The high points of the movie for me was that it was fairly coherent, if a tad prosaic. Of course, elements of the story were left out but at 153 minutes, it was long enough already.
Alan Rickman was, again, criminally underused. Snape is the anti-hero and should get a little more than a few reaction shots. Tom Felton put in a surprisingly nuanced performance as Malfoy, looking more and more haunted as the film progressed. It seemed to me that Potter more interested in Malfoy than in Ginny Weasley with his near constant stalking of the latter.
The wonderful Jim Broadbent played the part of Professor Slughorn to perfection. He captured the insidious nature of Slughorn as a collector of youth. His collection is a twisted love of beauty and prowess that borders on paedophilic. The obvious naming conventions of Rowling ensure that although the characters may not see Slughorn as a direct threat, the audience is aware of something that is not quite right with this character. Slugs are rarely associated with the side of light.
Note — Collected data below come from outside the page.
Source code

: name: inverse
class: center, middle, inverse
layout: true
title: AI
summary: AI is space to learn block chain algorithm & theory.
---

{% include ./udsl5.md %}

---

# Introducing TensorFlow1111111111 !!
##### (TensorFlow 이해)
In ordering him to get close to Slughorn, Dumbledore is putting Harry is a treacherous position although he appears not to acknowledge the same. Harry takes the opportunity to orchestrate moments alone with Slughorn and the creep factor shoots up. Using a child to manipulate a collector of children puts Dumbledore firmly in the morally grey column. While he is trying to defeat Tom Riddle, the ends do not justify the means and Dumbledore is hardly the paragon of virtue normally extolled.
Love is in the air at Hogswarts which given the characters’ ages is normal. What is not normal, however, is that the majority of the girls are portrayed deceitful and obtuse. Romilda Vane did use a love potion but crowds of girls are shown in the Weasley shop and in Slughorn’s dungeon lusting after love potions. Not a single boy displays an interest. The point of a love potion is to deceive and to trick somebody into falling in love with the purchaser. It can be likened to date rape drugs or mind control. The film places girls as deceivers and rapists-in-training which is not an accurate portrayal in the world outside Hogwarts.
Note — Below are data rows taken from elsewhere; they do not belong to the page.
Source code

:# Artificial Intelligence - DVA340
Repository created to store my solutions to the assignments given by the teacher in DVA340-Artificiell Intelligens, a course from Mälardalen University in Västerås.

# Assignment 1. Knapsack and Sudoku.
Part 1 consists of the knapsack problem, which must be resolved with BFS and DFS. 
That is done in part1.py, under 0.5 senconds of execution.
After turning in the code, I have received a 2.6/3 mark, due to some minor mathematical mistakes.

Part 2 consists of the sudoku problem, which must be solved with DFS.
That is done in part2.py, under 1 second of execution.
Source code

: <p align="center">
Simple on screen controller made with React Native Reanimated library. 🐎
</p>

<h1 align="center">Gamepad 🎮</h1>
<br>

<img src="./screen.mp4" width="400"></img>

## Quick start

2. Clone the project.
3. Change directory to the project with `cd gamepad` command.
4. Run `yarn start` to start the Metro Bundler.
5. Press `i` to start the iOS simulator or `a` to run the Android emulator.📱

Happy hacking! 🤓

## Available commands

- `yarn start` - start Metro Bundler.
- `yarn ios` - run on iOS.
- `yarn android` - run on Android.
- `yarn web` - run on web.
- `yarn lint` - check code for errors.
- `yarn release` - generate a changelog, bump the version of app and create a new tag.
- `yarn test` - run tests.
Lavender Brown knows that she wants Ron Weasley and she gets him. Mission accomplished. Then she is broken into an obtuse irritant. Few adolescent girls would write “Ron loves Lavender” in front of Ron’s best friend. Few teenage girls would have a strop in front of teachers especially the most-hated vampire of the dungeon. The confident Lavender who succeeded in getting what she wanted is reduced to a simpering mess.
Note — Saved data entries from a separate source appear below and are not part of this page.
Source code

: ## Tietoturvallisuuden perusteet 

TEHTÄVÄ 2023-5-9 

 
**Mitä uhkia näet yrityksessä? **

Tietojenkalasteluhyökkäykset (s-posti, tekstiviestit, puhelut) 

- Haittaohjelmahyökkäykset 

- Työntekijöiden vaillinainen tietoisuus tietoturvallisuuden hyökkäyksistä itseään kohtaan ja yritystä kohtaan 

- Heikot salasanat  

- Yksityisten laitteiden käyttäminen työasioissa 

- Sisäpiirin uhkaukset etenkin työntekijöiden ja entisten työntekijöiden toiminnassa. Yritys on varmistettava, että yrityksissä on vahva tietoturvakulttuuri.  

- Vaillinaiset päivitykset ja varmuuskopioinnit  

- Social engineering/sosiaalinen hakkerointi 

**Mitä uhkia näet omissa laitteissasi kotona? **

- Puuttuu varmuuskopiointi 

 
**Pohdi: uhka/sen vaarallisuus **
On the other side, Hermione Granger, who has been consistently been played as a strong if stereotypical brainy girl, turns into an cheating and vengeful mess. She, uncharacteristically, bewitches Cormac McClaggen to lose so Ron Weasley is chosen for captain of the team. Strange behaviour for the champion of hard work, honesty and elf rights. After Ron starts to go out with Lavender, Hermione attacks him with a spell even though she berates Harry later in the film for attacking Malfoy.
Naturally, some of this characterisation is based on Rowling’s novel but the film did not have to go down the road of slavishly turning the girls into false stereotypes.
The raising of wands at the death of Dumbledore was, frankly, ridiculous. Aside from the fact that students would not have known what spell to cast and firsties would have messed up, it likened the death of Dumbledore, a hero in many eyes, to an 80s power ballad. Perhaps the wizarding world is not aware of the similarities but the director should be.
As usual the special effects are impressive and a sense of foreboding is created in the dark imagery, contrasted with the light-hearted puppy love of the protagonists. But overall, the film felt like a placeholder.